United Arab Emirates-based Dubai World may have been too politically hot for US politicians of all colours, but there’s been barely a whimper in Australia about its takeover of P&O, a move which gave it a half share in our cosy stevedoring duopoly.
Therefore, at one level nobody should bat an eyelid about a foreign state, which happily executed an Australian citizen last year, buying 50% of our biggest stevedore. However, when you consider everything else that Singapore Inc has bought in Australia – Optus, $5 billion of Victorian power assets, Australand, our biggest private hospital group Affinity Health, the old ANA Hotel in Sydney and the Park Hyatt in Melbourne just to name a few – this latest deal will lift the total assets they control to about $20 billion.
The Howard Government enjoys a cosy relationship with Singapore, even after Van Nguyen’s execution last year, although Singapore Airlines did suffer a setback when the government prevented them from competing with Qantas on the lucrative Pacific Route.

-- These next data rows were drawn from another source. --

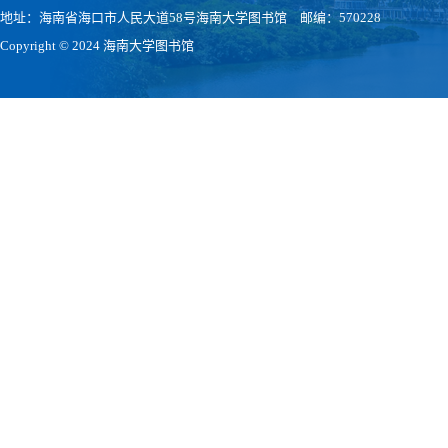
地址：海南省海口市人民大道58号海南大学图书馆 邮编：570228
Copyright © 2024 海南大学图书馆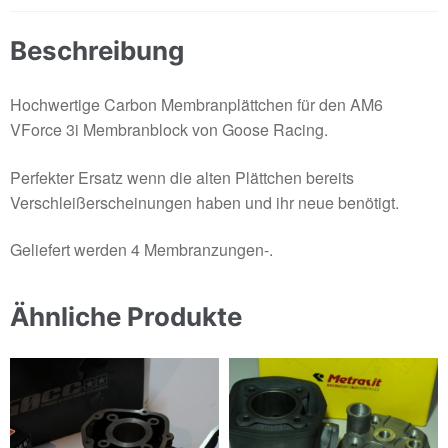
Beschreibung
Hochwertige Carbon Membranplättchen für den AM6
VForce 3i Membranblock von Goose Racing.
Perfekter Ersatz wenn die alten Plättchen bereits
Verschleißerscheinungen haben und ihr neue benötigt.
Geliefert werden 4 Membranzungen-.
Ähnliche Produkte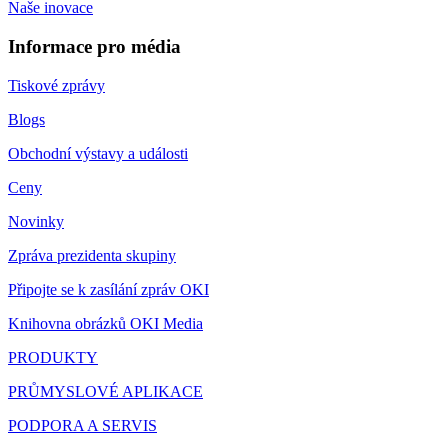
Naše inovace
Informace pro média
Tiskové zprávy
Blogs
Obchodní výstavy a události
Ceny
Novinky
Zpráva prezidenta skupiny
Připojte se k zasílání zpráv OKI
Knihovna obrázků OKI Media
PRODUKTY
PRŮMYSLOVÉ APLIKACE
PODPORA A SERVIS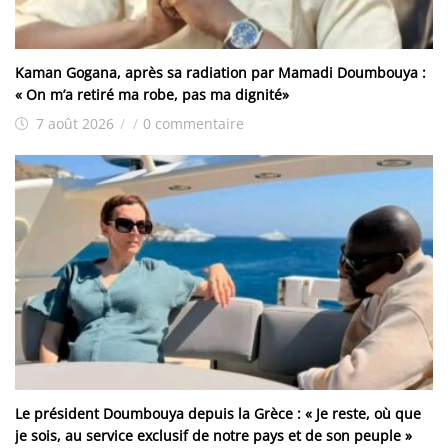
Kaman Gogana, après sa radiation par Mamadi Doumbouya :
« On m’a retiré ma robe, pas ma dignité»
7 août 2026
/
/
0 commentaire
Le président Doumbouya depuis la Grèce : « Je reste, où que
je sois, au service exclusif de notre pays et de son peuple »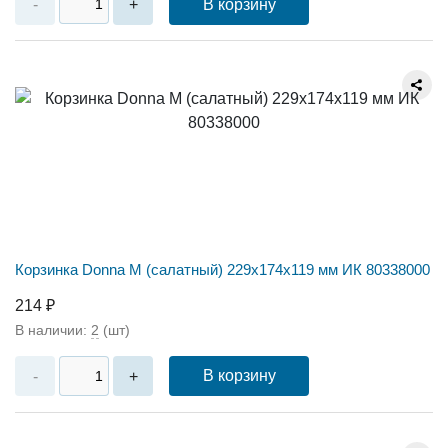
В корзину
-
+
Корзинка Donna M (салатный) 229х174х119 мм ИК 80338000
214 ₽
В наличии:
2
(шт)
В корзину
-
+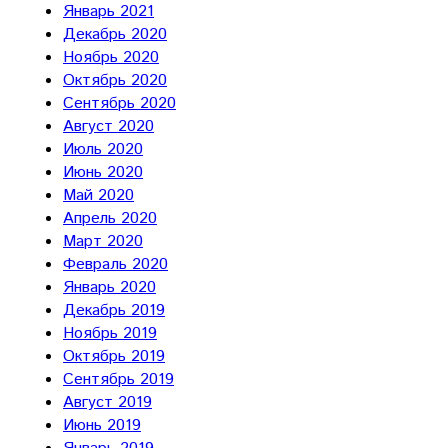
Январь 2021
Декабрь 2020
Ноябрь 2020
Октябрь 2020
Сентябрь 2020
Август 2020
Июль 2020
Июнь 2020
Май 2020
Апрель 2020
Март 2020
Февраль 2020
Январь 2020
Декабрь 2019
Ноябрь 2019
Октябрь 2019
Сентябрь 2019
Август 2019
Июнь 2019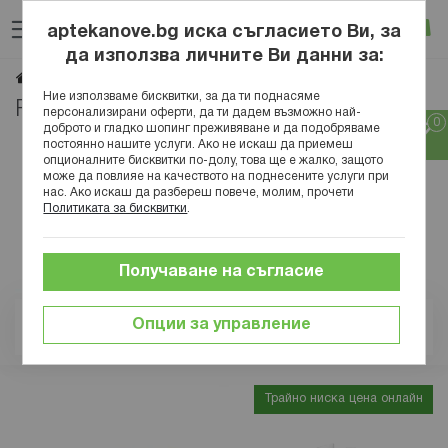
Прескачане
Търсене
Люб
Ко
към
aptekanove.bg иска съгласието Ви, за
съдържанието
Вход
да използва личните Ви данни за:
RECKITT BENCKISER
Начало
Марки
Ние използваме бисквитки, за да ти поднасяме
RECKITT BENCKISER
персонализирани оферти, да ти дадем възможно най-
доброто и гладко шопинг преживяване и да подобряваме
постоянно нашите услуги. Ако не искаш да приемеш
опционалните бисквитки по-долу, това ще е жалко, защото
може да повлияе на качеството на поднесените услуги при
нас. Ако искаш да разбереш повече, молим, прочети
Политиката за бисквитки
.
Получаване на съгласие
Опции за управление
Позиция
Трайно ниска цена онлайн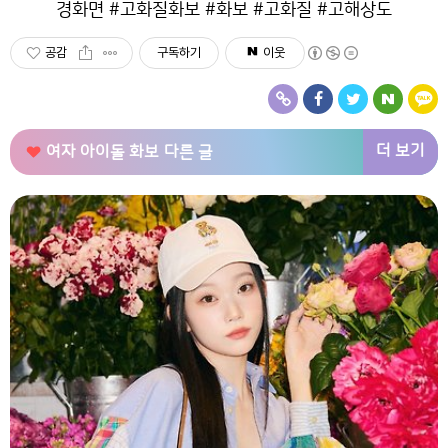
경화면 #고화질화보 #화보 #고화질 #고해상도
공감
구독하기
이웃
더 보기
여자 아이돌 화보
다른 글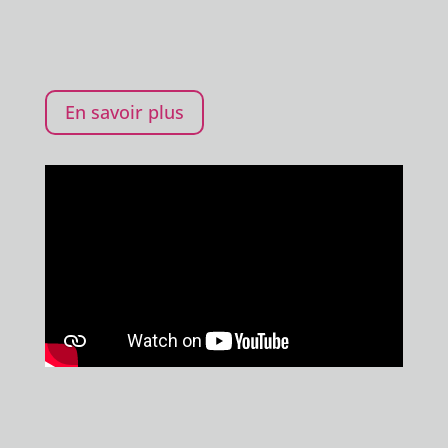
En savoir plus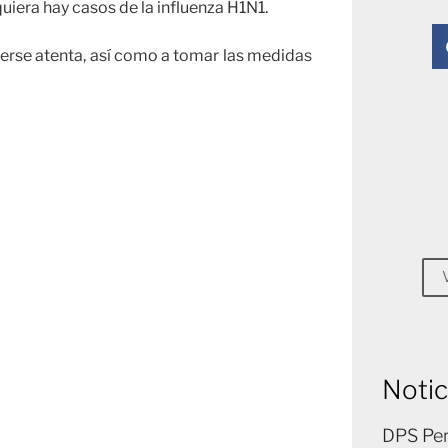
quiera hay casos de la influenza H1N1.
nerse atenta, así como a tomar las medidas
Notic
DPS Per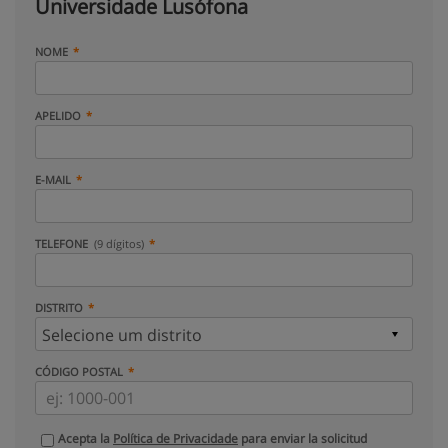
Universidade Lusófona
NOME
APELIDO
E-MAIL
TELEFONE
(9 dígitos)
DISTRITO
CÓDIGO POSTAL
Acepta la
Política de Privacidade
para enviar la solicitud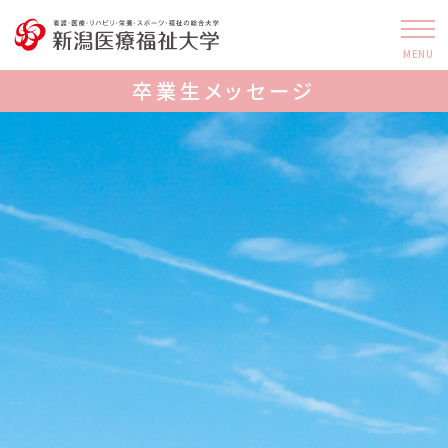
MENU
卒業生メッセージ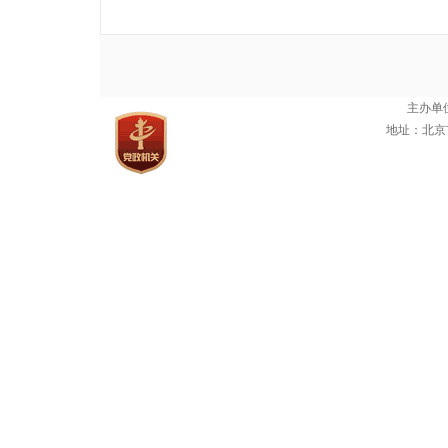
主办单
地址：北京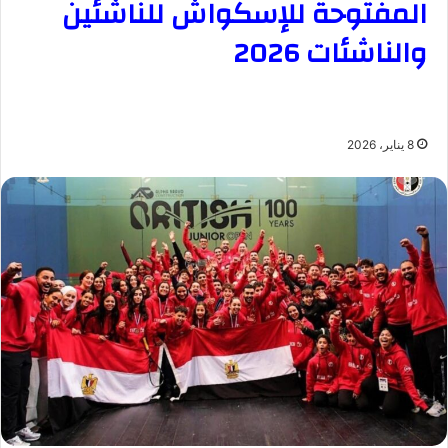
المفتوحة للإسكواش للناشئين
والناشئات 2026
8 يناير، 2026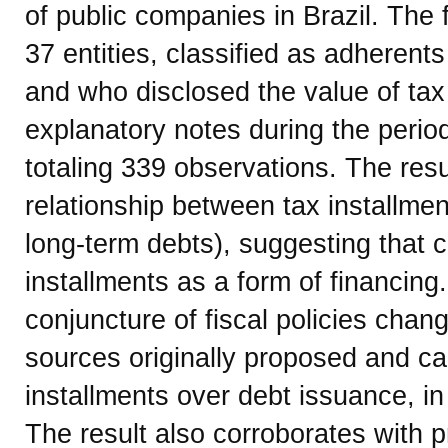
of public companies in Brazil. The 
37 entities, classified as adherent
and who disclosed the value of tax 
explanatory notes during the perio
totaling 339 observations. The resu
relationship between tax installmen
long-term debts), suggesting that 
installments as a form of financing
conjuncture of fiscal policies chan
sources originally proposed and c
installments over debt issuance, in
The result also corroborates with p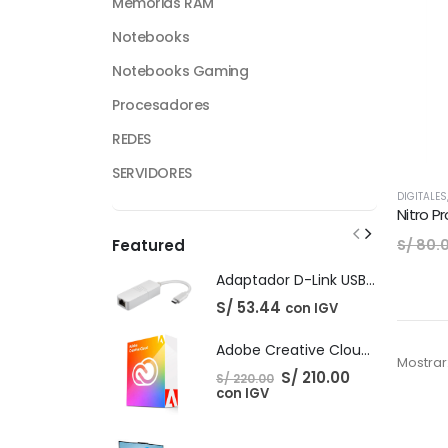
Memorias RAM
Notebooks
Notebooks Gaming
Procesadores
REDES
SERVIDORES
DIGITALES
Nitro P
S/
80.
Featured
Adaptador D-Link USB-C Gigabit Ethernet LAN
S/
53.44
con IGV
Adobe Creative Cloud - 1 Año
Mostrar
El
El
S/
210.00
S/
220.00
precio
precio
con IGV
original
actual
era:
es:
S/ 220.00.
S/ 210.00.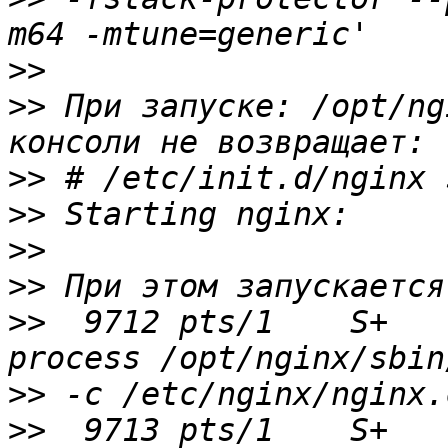
>>
>>
 При запуске: /opt/ng
>>
>>
>>
>>
>>
  9712 pts/1    S+   
>>
>>
  9713 pts/1    S+   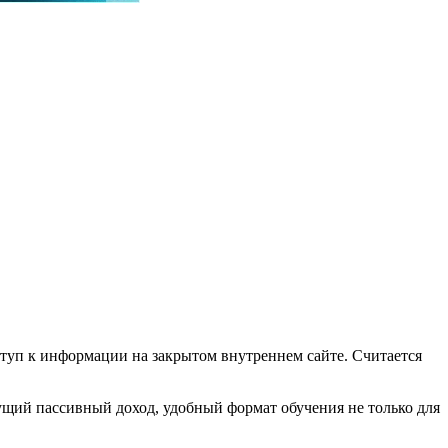
ступ к информации на закрытом внутреннем сайте. Считается
ущий пассивный доход, удобный формат обучения не только для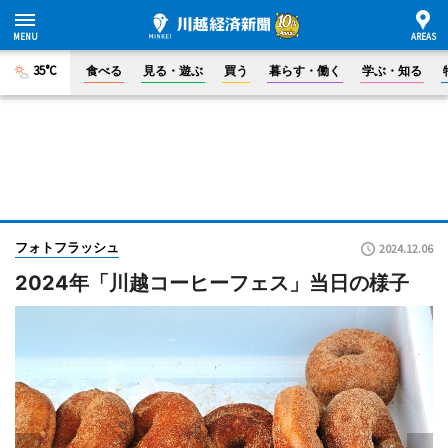
35°C
食べる
見る・遊ぶ
買う
暮らす・働く
学ぶ・知る
フォトフラッシュ
2024.12.06
2024年「川越コーヒーフェス」当日の様子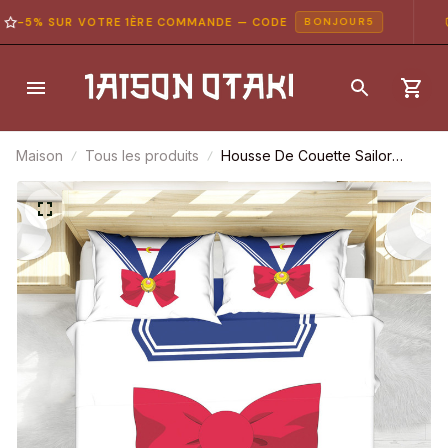
-5% SUR VOTRE 1ÈRE COMMANDE — CODE
P
BONJOUR5
Maison
Tous les produits
Housse De Couette Sailor
Moon X One Piece Parure De
Lit Ensemble De Literie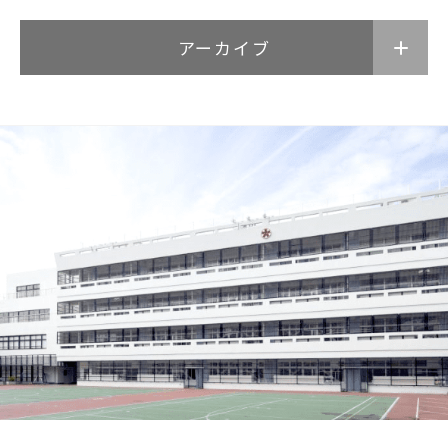
アーカイブ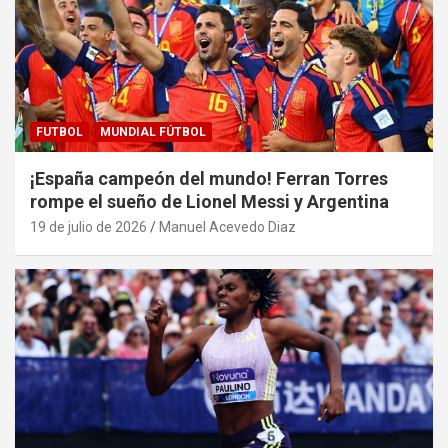
FUTBOL
MUNDIAL FÚTBOL
¡España campeón del mundo! Ferran Torres
rompe el sueño de Lionel Messi y Argentina
19 de julio de 2026
Manuel Acevedo Diaz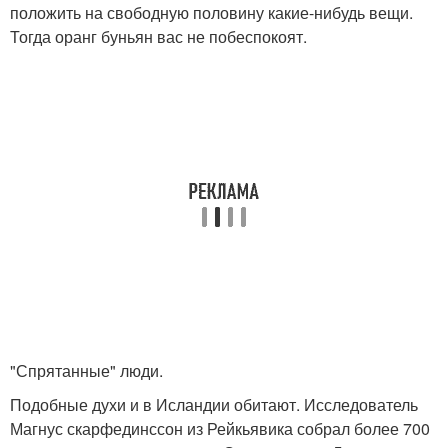
положить на свободную половину какие-нибудь вещи.
Тогда оранг буньян вас не побеспокоят.
"Спрятанные" люди.
Подобные духи и в Исландии обитают. Исследователь
Магнус скарфединссон из Рейкьявика собрал более 700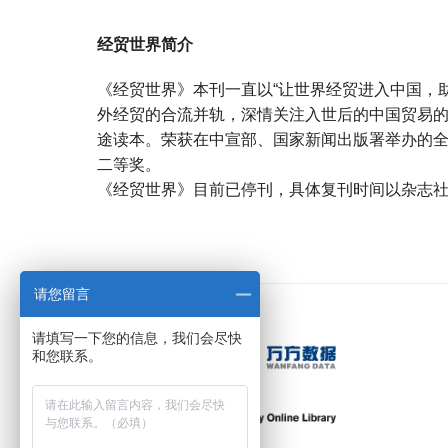
经贸世界简介
《经贸世界》本刊一直以“让世界经贸进入中国，
外经贸的合流并轨，深情关注入世后的中国贸易的
途读本。荣获在中宣部、国家新闻出版署举办的
二等奖。
《经贸世界》目前已停刊，具体复刊时间以杂志
宝宝起名
起名
请您留言
请填写一下您的信息，我们会尽快
和您联系。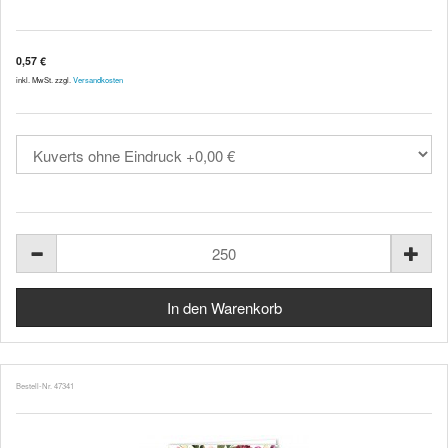
0,57 €
inkl. MwSt. zzgl.
Versandkosten
Bestell-Nr. 47341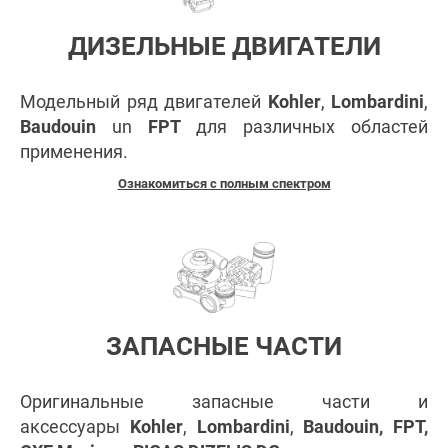
ДИЗЕЛЬНЫЕ ДВИГАТЕЛИ
Модельный ряд двигателей
Kohler
,
Lombardini
,
Baudouin
un
FPT
для различных областей
применения.
Ознакомиться с полным спектром
ЗАПАСНЫЕ ЧАСТИ
Оригинальные запасные части и
аксессуары
Kohler
,
Lombardini
,
Baudouin, FPT,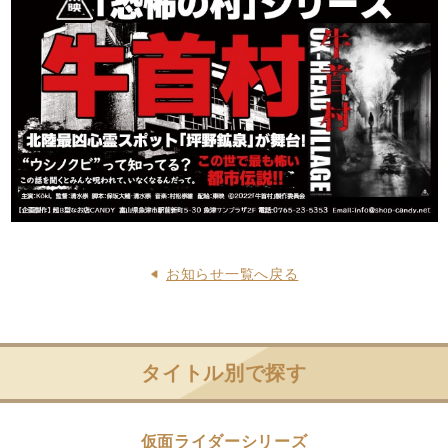
お知らせ一覧へ戻る
タイトル別で探す
仮面ライダーシリーズ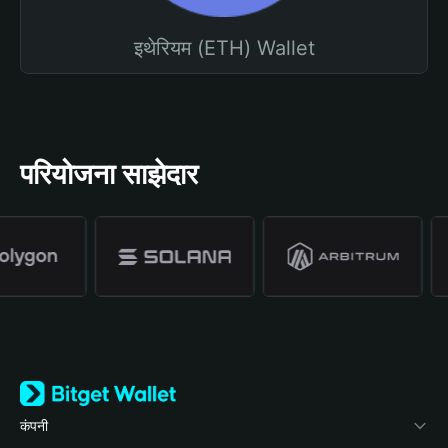
इथेरियम (ETH) Wallet
परियोजना साझेदार
कंपनी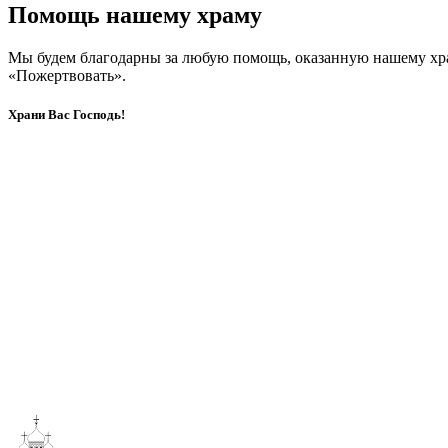
Помощь нашему храму
Мы будем благодарны за любую помощь, оказанную нашему хр
«Пожертвовать».
Храни Вас Господь!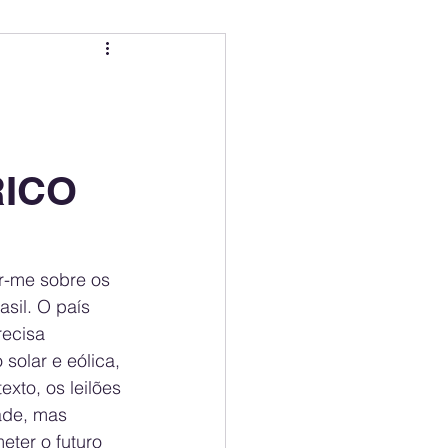
ing
Electric Mobility Ranking
er Choice
Climate Policy
RICO
ss
Economy
ar-me sobre os 
sil. O país 
recisa 
solar e eólica, 
xto, os leilões 
ade, mas 
ter o futuro 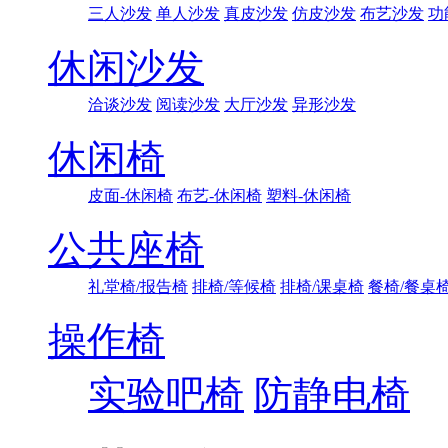
三人沙发
单人沙发
真皮沙发
仿皮沙发
布艺沙发
功
休闲沙发
洽谈沙发
阅读沙发
大厅沙发
异形沙发
休闲椅
皮面-休闲椅
布艺-休闲椅
塑料-休闲椅
公共座椅
礼堂椅/报告椅
排椅/等候椅
排椅/课桌椅
餐椅/餐桌
操作椅
实验吧椅
防静电椅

Singapore Inc was the under-bidder for P&O so they’ve clearly got plenty of fire power but could this be the sort of deal which stirs up some patriotism? After all, Toll’s Patrick takeover was going to create an Australian powerhouse big enough to expand into Asia, but the Macquarie alternative will see highly strategic Australian assets fall into the hands of a foreign government with a questionable record when it comes to democracy.
SingTel is well known for eavesdropping on its citizens, so what would stop the Singapore Government from snooping on our trade to gain a strategic advantage for themselves?